Constitutional Reform Struggles For Life In Alabama

By: - May 22, 2000 12:00 am

When the year 2000 comes to a close, the state of Alabama can count on basking in at least two distinctions:

(1) The University of Alabama football team will be in the nation’s top 10 – or at least its top 20.

(2) The Alabama state constitution will be by far the oldest state constitution in the nation.

Few Alabamans outside of a handful of die-hard Auburn fans would begrudge the Crimson Tide its place among the gridiron elite. But a number of the state’s intellectual leaders are complaining that the antiquated, obese constitution is a fatal drag on the state’s economic and social progress.

The constitution, adopted in 1901 as a bulwark for white supremacy, has accumulated 664 amendments since then, and the number grows with each general election. It still forbids interracial marriage (although the prohibition is meaningless under the federal Constitution). It still denies Alabama localities, and especially Alabama counties, anything more than rudimentary home rule.

When it comes to taxing and spending, the constitution earmarks most of the revenue coming into state coffers, leaving the Legislature with few options for raising revenue or for shifting money to meet changing priorities.

Last summer, a private foundation, Citizens for Constitutional Reform, was set up with the express purpose of promoting a constitutional convention to produce a new basic document for the state. It is headed by President Thomas Corts of Birmingham’s Samford University.

On the surface, the road to reform would seem smooth.

On May 18, the Huntsville Times published the results of a survey showing that 88 percent of the state’s legislators believed the state needed a new constitution.

Yet, the Legislature said no this month to both avenues for changing the constitution: a constitutional convention or an amendment-by-amendment revision through the Legislature./University of South Alabama Poll, conducted the second week in May, found that 57 percent of its 400-person sample favored a new constitution, and 51 percent wanted it done by convention. Yet, constitutional reform has never been a make-or-break issue in Alabama politics.

The current constitution was ratified in 1901 in an election widely believed to be fraudulent. Wayne Flynt, the Auburn University professor regarded as the state’s pre-eminent historian, put it this way: “The great ship of state was about to be torpedoed by that navy of unwashed people at the forks of the creek.” So the power elite ordered up a new constitution.

“It was racist, and it was fraudulently enacted,” Flynt told a constitutional rally in Tuscaloosa. “For a century, we have let the shame of this constitution govern every decision we have made.”

The framers of the constitution drove their constitution into the political structure like a heavy spike into ironwood, and nobody since has been able to budge it.

Gov. “Big Jim” Folsom, in the ’40s and ’50s, made a try.

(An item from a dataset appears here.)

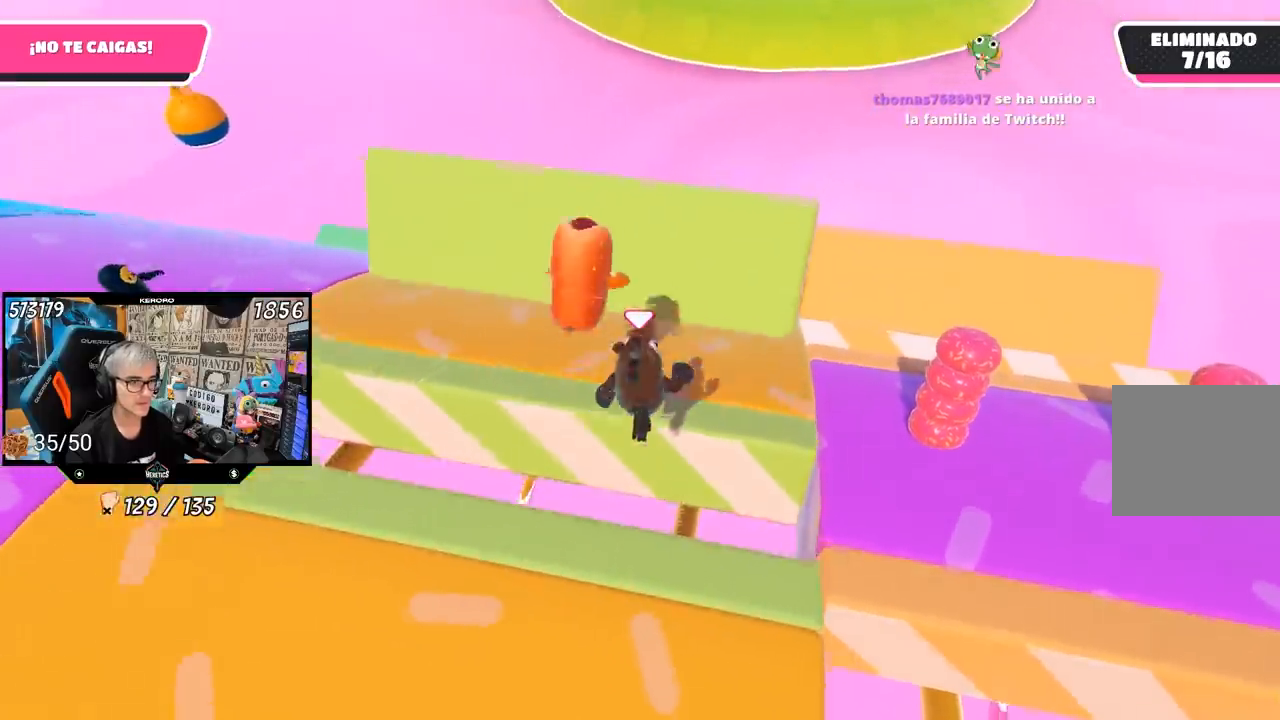
{"buttons": [], "left_stick": "center", "right_stick": "down-right", "events": [[67, "SQUARE", "up"], [233, "right_stick", "down-right"], [433, "left_stick", "right"], [500, "left_stick", "center"]]}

But the Supreme Court’s school-desegregation decision of 1954 soon riveted the state’s attention on other matters.

Albert Brewer, the lieutenant governor who became governor in 1968 on the death of Lurleen Wallace, set up a commission to make recommendations on constitutional reform. But by the time the commission had made its report, the state had voted George Wallace back into office, and Wallace was unwilling to replace the document under which he had wielded power.

Bill Baxley, another lieutenant governor, led a successful effort to push a new constitution through the Legislature and onto the general election ballot. But before the people could speak, the state Supreme Court ruled that the constitution could not be revised through a single amendment proposed by the Legislature. It had to be taken apart andput back together an amendment at a time. Or it had to be revised by a constitutional convention that would be independent of the Legislature.

No governor since Brewer has mustered the commitment to reform the constitution. Gov. Don Siegelman, a Democrat, has the energy and the expertise to bring about constitutional reform. But he hasn’t shown the enthusiasm.

Secretary of State Jim Bennett, a Republican, is talking about running for governor as an advocate of constitutional reform.

But the next governor’s race is two years away, and Siegelman shows signs of becoming a two-term governor.

Jim Williams, executive director of the Public Affairs Research Council of Alabama, a policy research group that is supportive of a new constitution, called this year’s legislative rejection a bump in the rough road to reform.

It looks as though it’s going to be a long road.